Von einer Klage über das Wetter dort sehe ich nur deshalb ab, weil sie wirklich nichts dafür können. Trotzdem: Daß die weitere Umgebung auch von so manchem Bayern mitunter als Bayrisch-Sibirien bezeichnet wird, spricht doch für sich.

VII.

Zum Abschluß einige versöhnliche Worte, mehr oder weniger:

Jahre nach meinem Weggang werden jetzt die Ergebnisse der Flurbereinigung bereinigt, allerdings geschieht das auch sonst überall in Deutschland. Im Wald wachsen inzwischen vereinzelt Laubbäume und mitunter trifft man sogar Mischwald.

Nachdem jahrelang eine Entlassungswelle auf die andere gefolgt ist, hat man jetzt immerhin wahrgenommen, daß Porzellan ein exotischer Artikel ist - Konsequenzen hat das immer noch keine.

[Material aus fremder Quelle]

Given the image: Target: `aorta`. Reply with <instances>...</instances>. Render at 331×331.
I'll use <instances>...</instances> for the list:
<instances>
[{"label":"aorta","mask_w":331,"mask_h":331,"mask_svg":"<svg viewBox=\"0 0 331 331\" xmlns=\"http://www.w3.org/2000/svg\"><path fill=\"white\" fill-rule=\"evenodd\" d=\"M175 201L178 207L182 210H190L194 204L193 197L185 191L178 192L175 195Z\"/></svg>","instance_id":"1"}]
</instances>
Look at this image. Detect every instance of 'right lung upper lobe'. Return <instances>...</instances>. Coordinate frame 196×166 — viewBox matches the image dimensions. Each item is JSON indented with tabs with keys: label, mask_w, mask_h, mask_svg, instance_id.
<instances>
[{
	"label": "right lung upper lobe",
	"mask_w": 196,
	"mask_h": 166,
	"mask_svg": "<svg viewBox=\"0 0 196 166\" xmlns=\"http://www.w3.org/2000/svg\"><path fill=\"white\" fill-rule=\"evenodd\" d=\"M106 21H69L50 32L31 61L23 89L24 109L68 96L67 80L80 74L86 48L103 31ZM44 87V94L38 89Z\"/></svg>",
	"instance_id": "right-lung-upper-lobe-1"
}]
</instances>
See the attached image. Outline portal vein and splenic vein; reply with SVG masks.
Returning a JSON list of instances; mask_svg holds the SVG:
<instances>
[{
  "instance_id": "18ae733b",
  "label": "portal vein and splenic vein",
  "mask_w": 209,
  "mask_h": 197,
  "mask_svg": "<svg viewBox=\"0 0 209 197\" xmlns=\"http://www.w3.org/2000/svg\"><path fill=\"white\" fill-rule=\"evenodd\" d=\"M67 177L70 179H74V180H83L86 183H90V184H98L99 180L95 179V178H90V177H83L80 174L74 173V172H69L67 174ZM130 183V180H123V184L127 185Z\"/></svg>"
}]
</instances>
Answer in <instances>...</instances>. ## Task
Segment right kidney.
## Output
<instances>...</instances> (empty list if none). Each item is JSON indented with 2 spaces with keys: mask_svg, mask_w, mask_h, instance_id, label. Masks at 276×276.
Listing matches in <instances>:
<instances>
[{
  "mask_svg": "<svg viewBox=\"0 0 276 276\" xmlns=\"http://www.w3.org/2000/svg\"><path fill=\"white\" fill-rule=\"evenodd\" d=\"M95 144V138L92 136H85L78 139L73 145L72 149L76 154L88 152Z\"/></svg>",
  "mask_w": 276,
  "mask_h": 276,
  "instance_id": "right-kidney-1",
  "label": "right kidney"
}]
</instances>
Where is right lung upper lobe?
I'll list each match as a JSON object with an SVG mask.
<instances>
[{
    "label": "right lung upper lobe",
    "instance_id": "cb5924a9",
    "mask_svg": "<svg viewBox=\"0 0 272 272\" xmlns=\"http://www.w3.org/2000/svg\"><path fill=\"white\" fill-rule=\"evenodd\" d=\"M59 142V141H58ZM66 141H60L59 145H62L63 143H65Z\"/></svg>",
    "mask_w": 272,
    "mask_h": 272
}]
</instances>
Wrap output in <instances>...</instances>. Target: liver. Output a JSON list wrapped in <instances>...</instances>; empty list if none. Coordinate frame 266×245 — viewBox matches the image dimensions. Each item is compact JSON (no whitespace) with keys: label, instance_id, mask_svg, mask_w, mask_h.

Seit der Öffnung der Grenzen sind die Rahmenbedingungen eigentlich viel günstiger geworden: Kurzfristig war die Gegend von der absoluten Randlage zum geografischen Mittelpunkt Europas aufgestiegen. Aber man hat damit doch keinen dauerhaften Aufschwung in Gang bringen können, und die Sache mit der Grenze war nicht eigenes Verdienst.

Sie haben auch ihr persönliches „Festival of Specialness", ein alljährliches Bierfest. Dieses macht die Stadt zu einem Ausflugsziel für Leute von weit her und dient gleichzeitig als Anlaß für alle möglichen Familien- und Klassentreffen der Ausgewanderten und Dagebliebenen.

Es gibt in letzter Zeit häufiger lichte Momente, die sich in der Veranstaltung von kulturellen und auch kommerziellen Ereignissen äußern, allein: Man spürt kein Konzept, wo doch das Defizit seit Jahrzehnten bekannt sein sollte.

Meine Heimatstadt ist so, wie wahrscheinlich hunderte andere auch. Nicht besonders einsichtig, ein wenig unflexibel und zudem von der Lage benachteiligt.

Ich selbst bin inzwischen lange genug dort weg, um mit all den Widrigkeiten meinen Frieden zu schließen - aber wie ich die Gegend jemand anderem empfehlen sollte, weiß ich bis heute nicht. Dafür habe ich zentnerweise Porzellan zu Hause - aus Freude am Material und aus meiner Heimatstadt.